# Goat sweaters.



## erin11 (Dec 24, 2013)

What do you guys use for baby sweaters, and how do you make them. I have a doe that is gearing up to kid and I bet she will have them Monday when it's like -20 degrees. 

Just this morning she is really loose and swollen on her back end. So maybe she'll have them before Monday, but it's gonna be cold either way!


----------



## ksalvagno (Oct 6, 2009)

Extra small dog coats.


----------



## TrailsEnd (Nov 24, 2013)

Cut off the sleeves of adult sweat shirts and make leg holes in them


----------



## HoosierShadow (Apr 20, 2010)

For large breed's like boers, you can definitely use the sweatshirt sleeves. Someone had once mentioned to me you can use sweatpant legs too.
We also have a couple that are 18mo girl fleece sweatshirts, I cut the arms off and use those. If they are too long <for bucklings>, I fold them over and have precut holes in them, I wind some twine in/out of the holes and tie gently in a small bow on the back.









Sweatshirt sleeve









Biggest thing is to make sure it's loose over the umbilical cord, but also make sure boys can't pee on it.


----------



## LaurieW (Sep 24, 2013)

I picked up some fleece footed sleepers (size newborn) for $2 (on clearance). I just cut the legs portion off, then sewed some elastic along the portion towards their back legs (not tight, just to keep it from dragging) They are working great for my girls. This photo was just a couple days ago, when they were about 24 hours old. I tried to locate some baby sweaters at thrift stores or on clearance, but no luck. I can't knit either, so thought the fleece would be warm and cozy.
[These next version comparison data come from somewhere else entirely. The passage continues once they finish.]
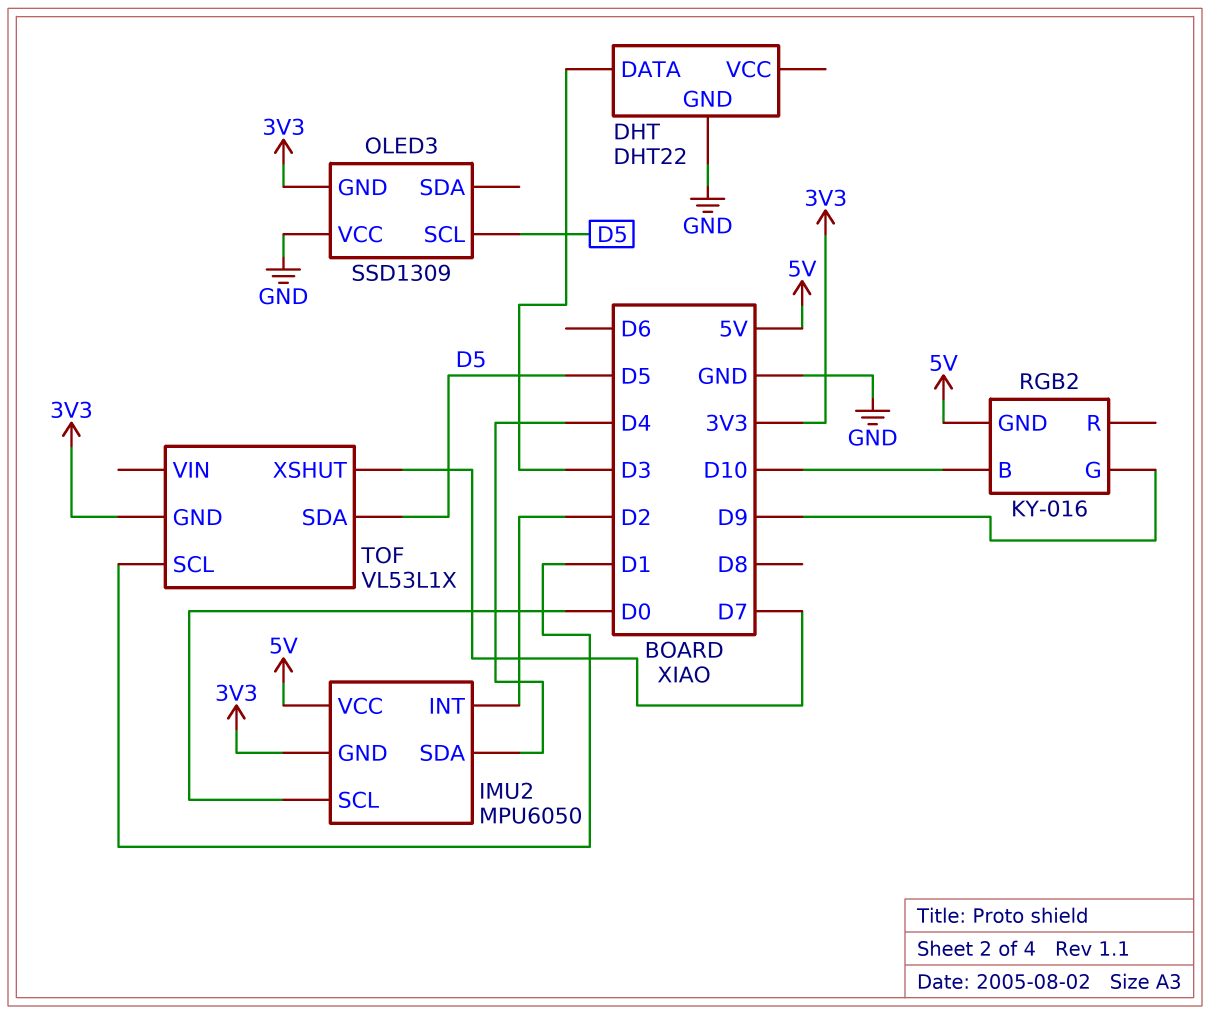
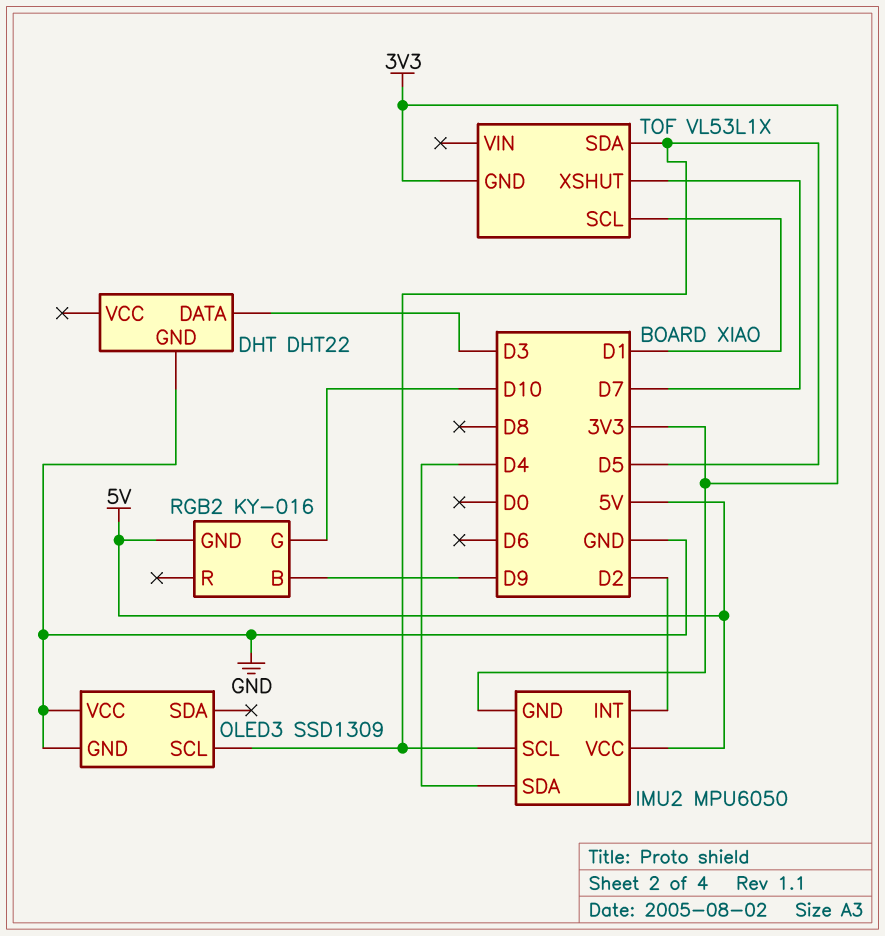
IMU2 pin SCL: D0 -> D5
OLED3 pin GND: 3V3 -> GND
RGB2 pin B: D10 -> D9
RGB2 pin G: D9 -> D10

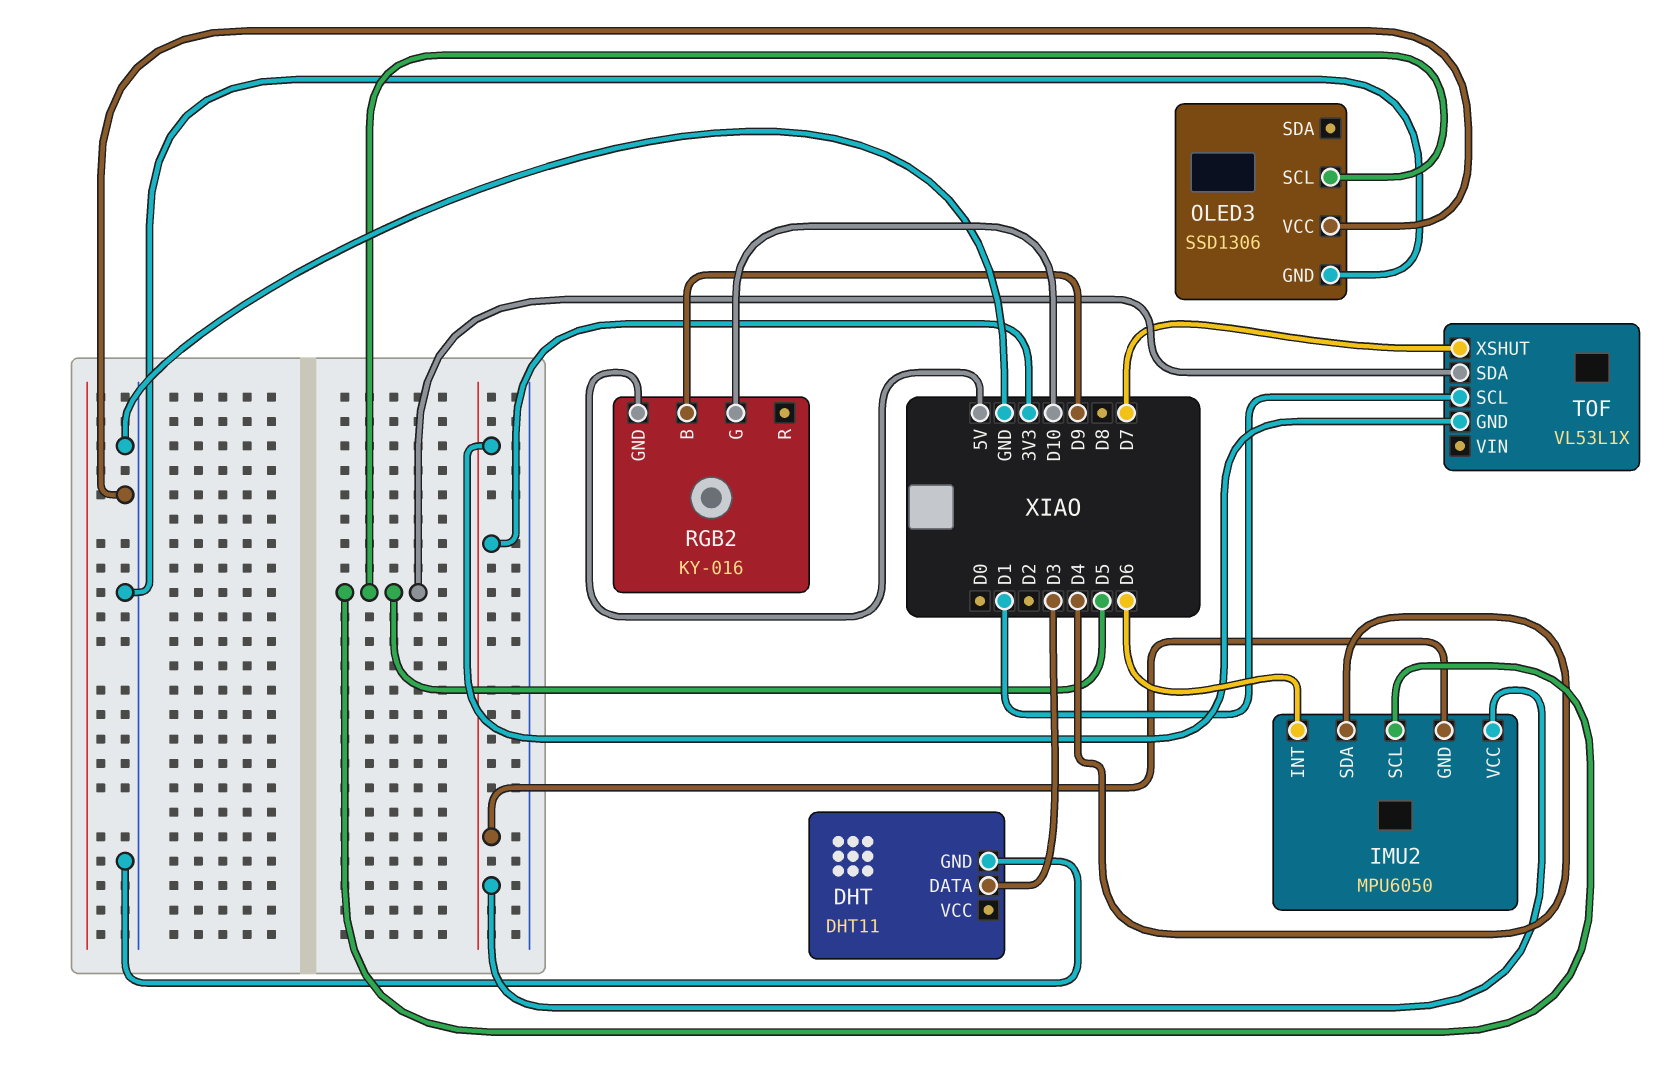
DHT: DHT22 -> DHT11
IMU2 pin INT: D2 -> D6
IMU2 pin VCC: 5V -> 3V3
OLED3: SSD1309 -> SSD1306

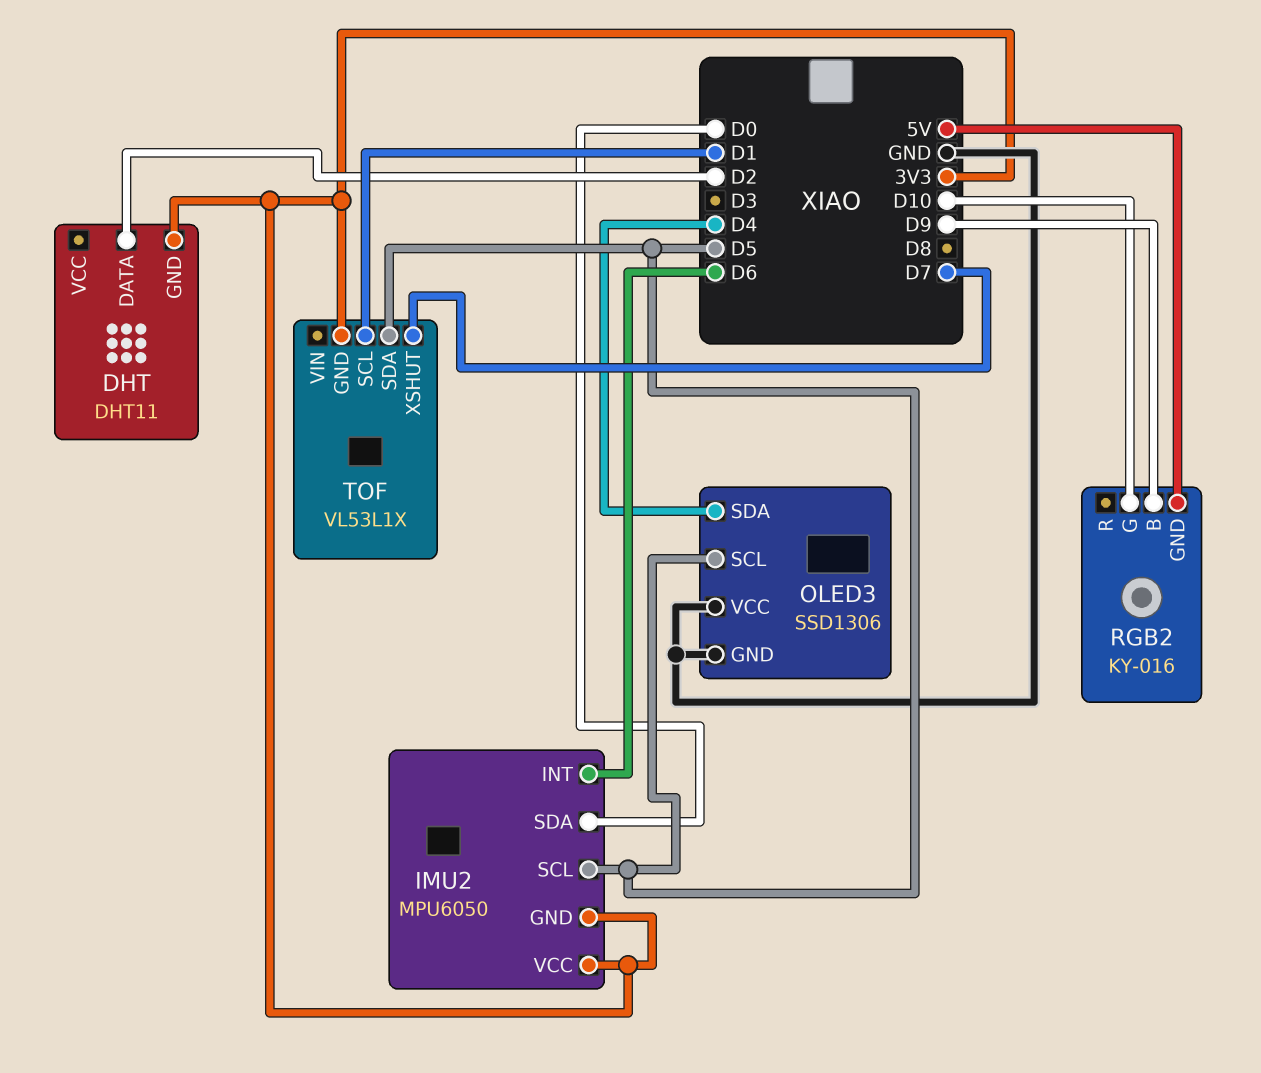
DHT pin DATA: D3 -> D2
DHT pin GND: GND -> 3V3
IMU2 pin SDA: D4 -> D0
OLED3 pin SDA: none -> D4

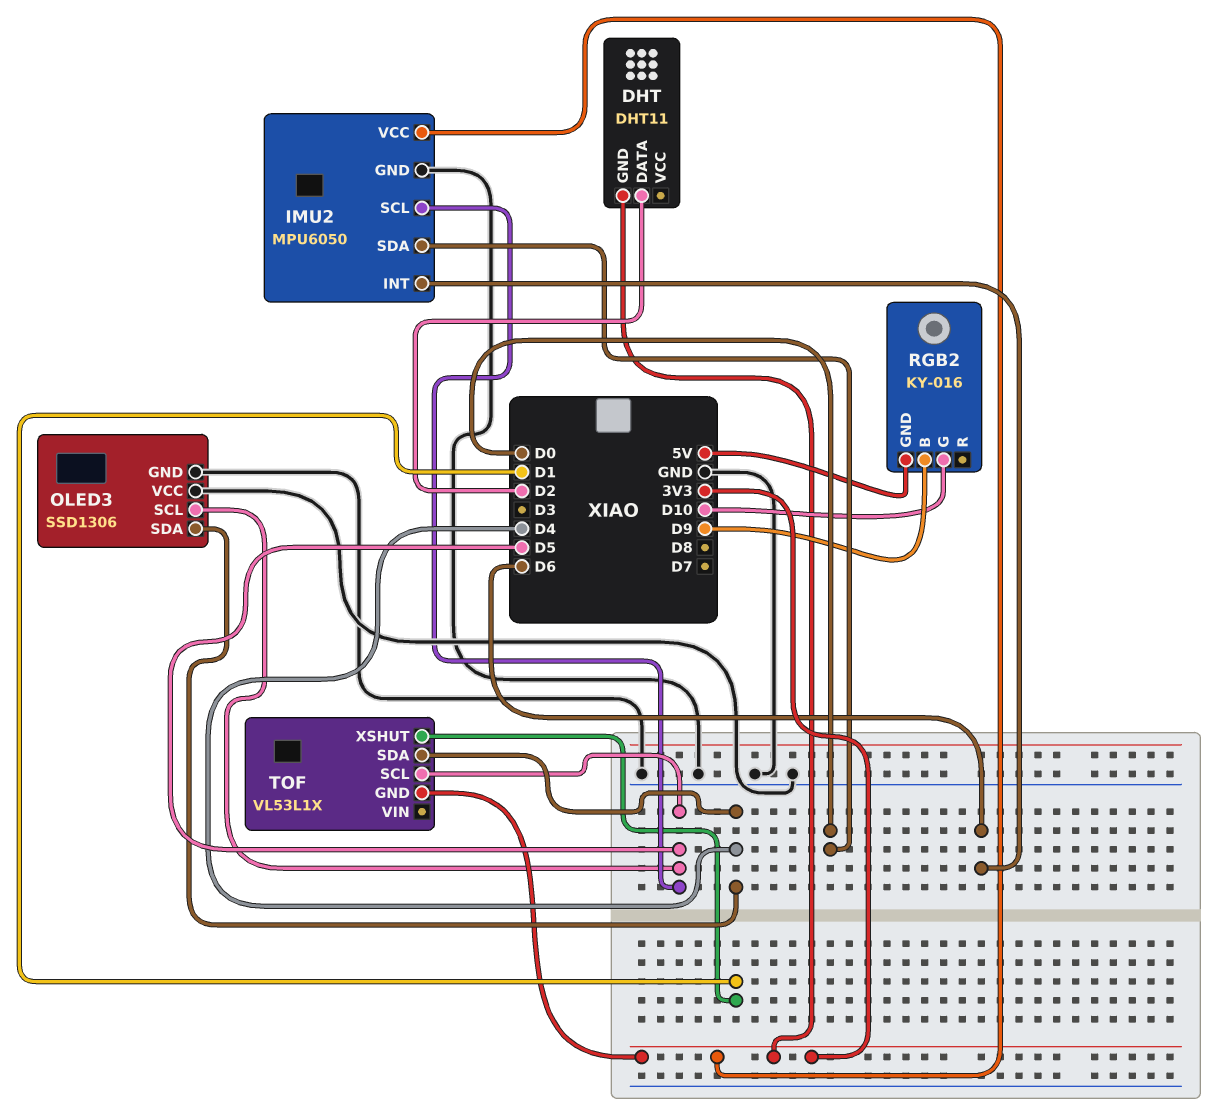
IMU2 pin GND: 3V3 -> GND
TOF pin SCL: D1 -> D5
TOF pin SDA: D5 -> D4
TOF pin XSHUT: D7 -> D1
Fleece footed Sleepers modified for kids (goats) by LaurieESW, on Flickr

Good luck with your kids and their sweaters


----------



## anawhitfield (Jun 9, 2013)

I buy used sweatshirts or jackets then I cut off the sleeves and give the sweater to the momma and i put the sleeves on the babies. Someone suggested sweat pants legs - that's a great idea too !


----------



## HoosierShadow (Apr 20, 2010)

lol that's very cute! Mom and baby match!!!  
The purple sleeve I used was from some old sweatshirts we had that my BIL left here when he moved out of the country and decided he wasn't coming back...nobody could wear them so why not right? Easy, quick fix especially if you have old sweatshirts in the closet that you don't need. 
The one in the pic I made above I cut it out while I was sitting in the stall playing with the babies lol I just held the sweatshirt sleeve up to each baby, so I could figure out where to cut a hole for the legs <I did one big hole for both legs>, then figure out how far I needed to roll it up and poke holes to run the twine through.

Really, it's just whatever you can find, doesn't need to be anything fancy, or too creative. Best if you can use something you have that isn't needed anymore


----------